Stored data
****

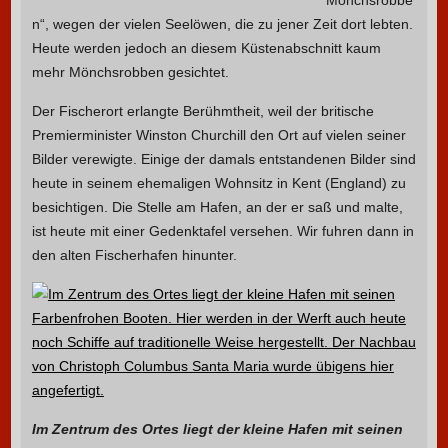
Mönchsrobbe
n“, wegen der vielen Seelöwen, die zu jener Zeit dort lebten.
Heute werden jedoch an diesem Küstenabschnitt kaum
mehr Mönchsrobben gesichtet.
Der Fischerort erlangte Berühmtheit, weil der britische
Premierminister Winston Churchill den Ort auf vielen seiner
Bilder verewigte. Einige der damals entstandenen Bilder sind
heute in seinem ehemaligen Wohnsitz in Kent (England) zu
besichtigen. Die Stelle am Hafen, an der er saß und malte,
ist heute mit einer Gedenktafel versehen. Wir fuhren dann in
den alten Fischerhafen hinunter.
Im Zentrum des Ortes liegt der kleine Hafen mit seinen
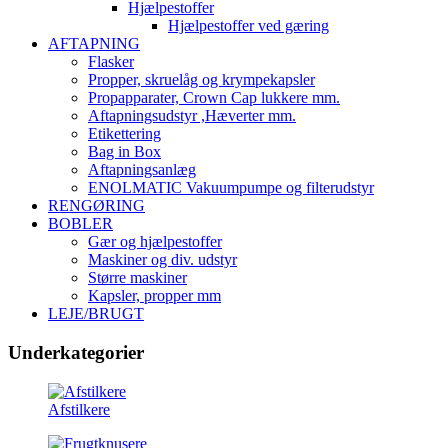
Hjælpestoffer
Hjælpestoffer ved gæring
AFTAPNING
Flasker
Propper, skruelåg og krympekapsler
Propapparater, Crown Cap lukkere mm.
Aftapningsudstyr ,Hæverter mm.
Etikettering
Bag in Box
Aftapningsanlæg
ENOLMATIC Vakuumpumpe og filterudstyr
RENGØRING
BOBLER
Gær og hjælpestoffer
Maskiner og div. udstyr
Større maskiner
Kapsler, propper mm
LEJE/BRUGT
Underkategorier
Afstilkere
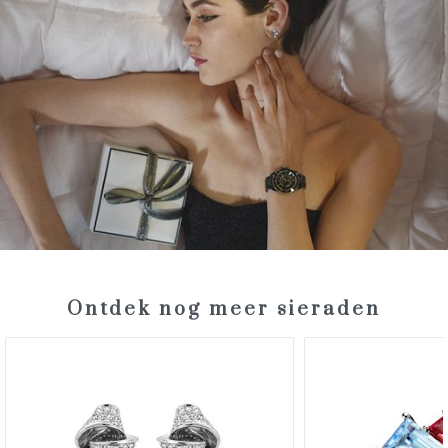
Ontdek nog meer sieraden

****

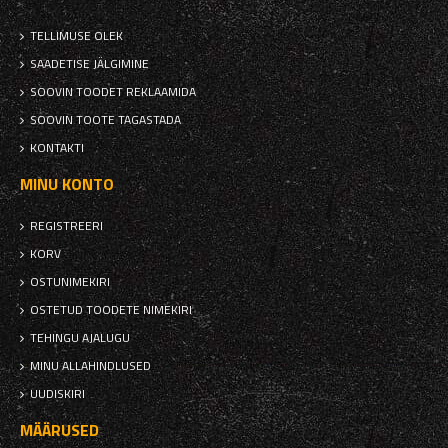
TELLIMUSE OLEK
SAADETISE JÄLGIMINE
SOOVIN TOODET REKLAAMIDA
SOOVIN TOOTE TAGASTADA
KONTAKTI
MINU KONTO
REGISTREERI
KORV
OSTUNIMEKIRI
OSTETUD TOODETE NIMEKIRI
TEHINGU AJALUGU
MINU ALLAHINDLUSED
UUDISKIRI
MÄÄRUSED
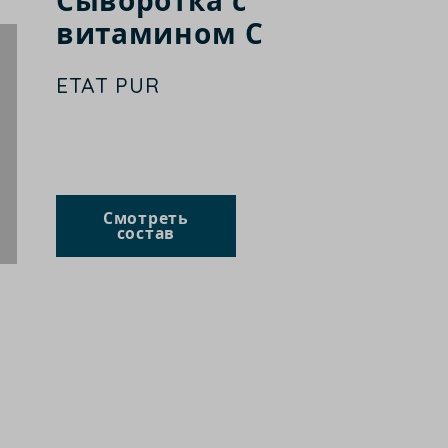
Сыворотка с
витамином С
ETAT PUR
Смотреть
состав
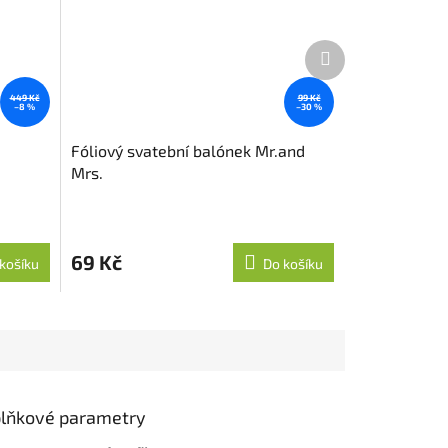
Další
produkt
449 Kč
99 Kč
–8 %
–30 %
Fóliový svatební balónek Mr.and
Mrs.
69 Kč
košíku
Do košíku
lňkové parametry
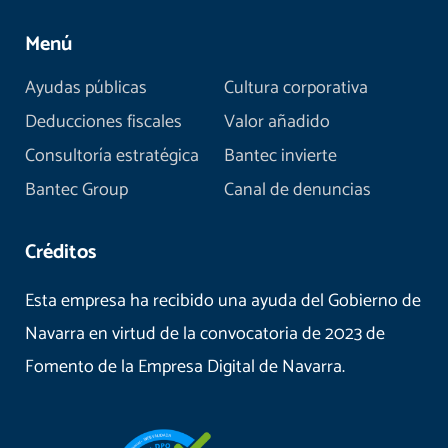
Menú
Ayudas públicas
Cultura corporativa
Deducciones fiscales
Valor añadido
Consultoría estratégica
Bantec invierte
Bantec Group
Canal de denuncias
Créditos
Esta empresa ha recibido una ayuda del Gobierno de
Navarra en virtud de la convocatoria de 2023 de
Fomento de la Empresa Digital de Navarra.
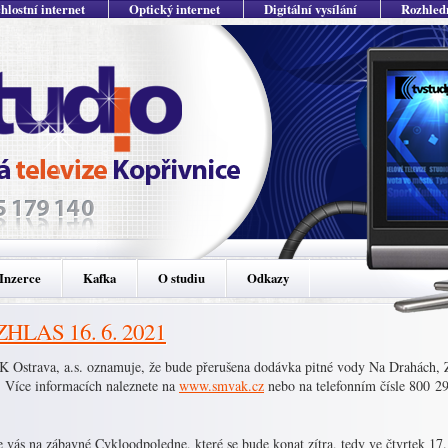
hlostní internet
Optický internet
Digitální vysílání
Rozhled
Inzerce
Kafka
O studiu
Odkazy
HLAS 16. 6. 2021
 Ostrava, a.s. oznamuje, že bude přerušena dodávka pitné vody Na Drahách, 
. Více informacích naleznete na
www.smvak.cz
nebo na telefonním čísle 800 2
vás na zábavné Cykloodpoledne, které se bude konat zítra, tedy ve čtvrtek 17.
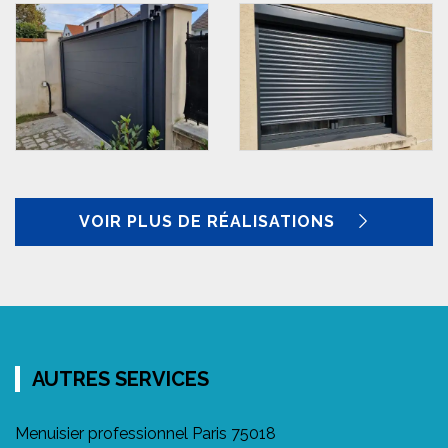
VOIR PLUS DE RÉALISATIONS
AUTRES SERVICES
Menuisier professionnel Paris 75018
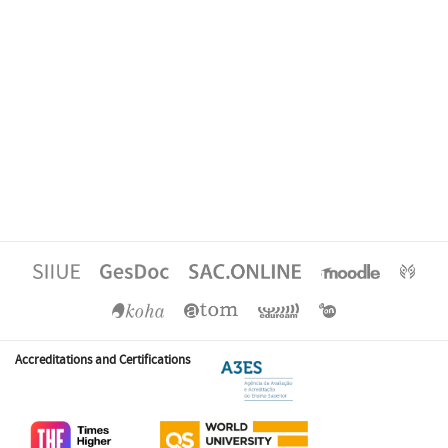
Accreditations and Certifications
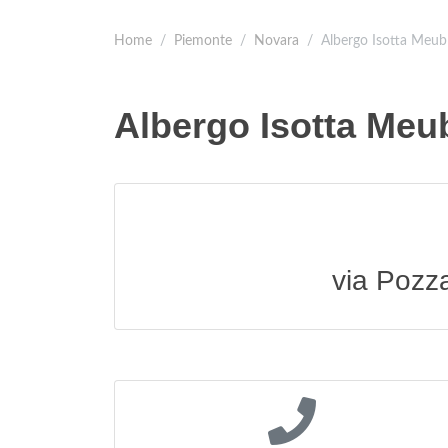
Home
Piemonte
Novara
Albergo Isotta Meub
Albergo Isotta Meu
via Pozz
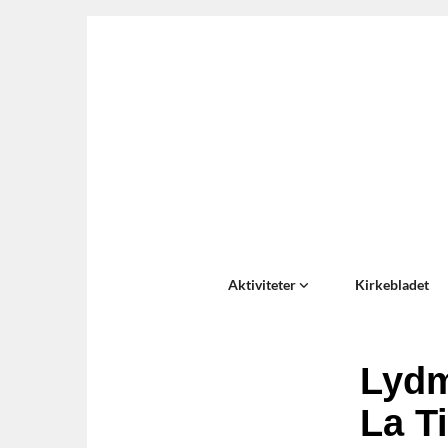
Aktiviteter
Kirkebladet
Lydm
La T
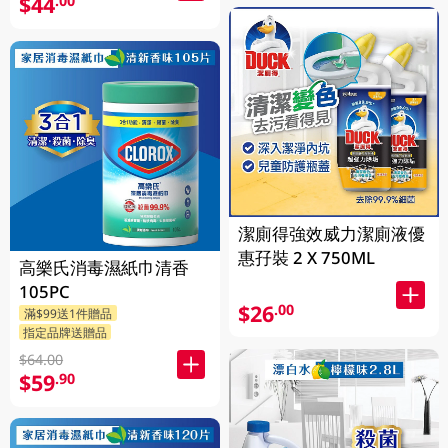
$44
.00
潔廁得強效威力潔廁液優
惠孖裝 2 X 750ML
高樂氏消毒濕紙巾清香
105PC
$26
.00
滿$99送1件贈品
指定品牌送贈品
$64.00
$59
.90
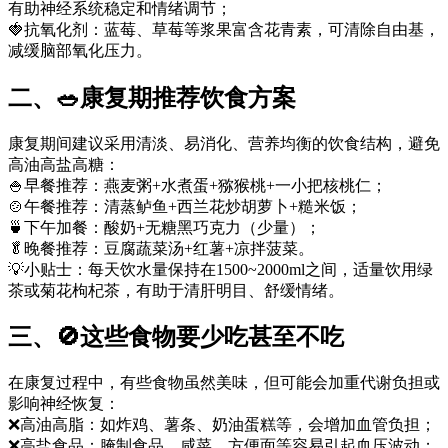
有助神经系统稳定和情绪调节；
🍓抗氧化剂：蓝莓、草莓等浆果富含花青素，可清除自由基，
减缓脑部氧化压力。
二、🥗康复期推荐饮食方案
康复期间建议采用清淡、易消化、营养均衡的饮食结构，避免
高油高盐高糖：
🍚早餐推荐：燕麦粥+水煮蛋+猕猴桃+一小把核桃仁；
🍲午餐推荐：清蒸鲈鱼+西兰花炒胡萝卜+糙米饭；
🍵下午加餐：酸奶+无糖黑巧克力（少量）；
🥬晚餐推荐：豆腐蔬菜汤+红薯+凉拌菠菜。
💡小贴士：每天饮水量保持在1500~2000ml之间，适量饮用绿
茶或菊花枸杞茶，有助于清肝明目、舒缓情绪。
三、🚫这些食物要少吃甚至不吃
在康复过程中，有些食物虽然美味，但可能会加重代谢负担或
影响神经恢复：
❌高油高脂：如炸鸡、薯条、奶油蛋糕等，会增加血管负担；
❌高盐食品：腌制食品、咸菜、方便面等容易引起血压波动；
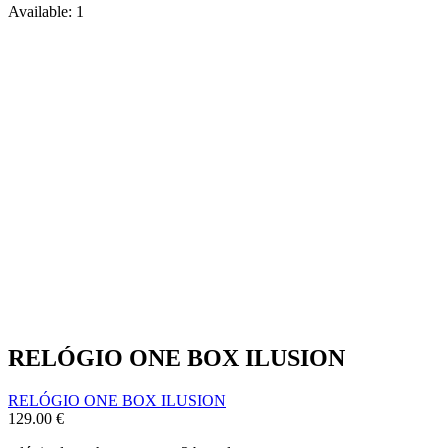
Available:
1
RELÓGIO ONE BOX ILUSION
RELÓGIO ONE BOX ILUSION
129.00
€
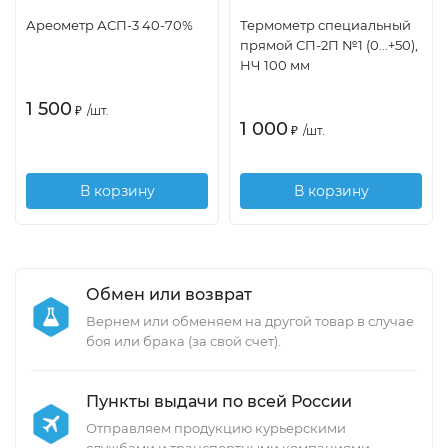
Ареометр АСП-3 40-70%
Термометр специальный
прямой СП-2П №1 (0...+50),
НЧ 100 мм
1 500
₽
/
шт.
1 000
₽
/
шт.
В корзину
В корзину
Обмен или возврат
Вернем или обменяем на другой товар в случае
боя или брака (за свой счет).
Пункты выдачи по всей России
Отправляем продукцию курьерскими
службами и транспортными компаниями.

****

§ WORK ORDER: Swap "Kč" for "CZK" in the lines starting at "Сыворотка с" and ending at "Fomento de la Empresa Digital de Navarra.", changing nothing else. Give only those lines, without the pictures.

§ ANSWER FOR THE TASK:
Сыворотка с
витамином С
ETAT PUR
Смотреть
состав
Další
produkt
449 CZK
99 CZK
–8 %
–30 %
Fóliový svatební balónek Mr.and
Mrs.
69 CZK
košíku
Do košíku
lňkové parametry
Menú
Ayudas públicas
Cultura corporativa
Deducciones fiscales
Valor añadido
Consultoría estratégica
Bantec invierte
Bantec Group
Canal de denuncias
Créditos
Esta empresa ha recibido una ayuda del Gobierno de
Navarra en virtud de la convocatoria de 2023 de
Fomento de la Empresa Digital de Navarra.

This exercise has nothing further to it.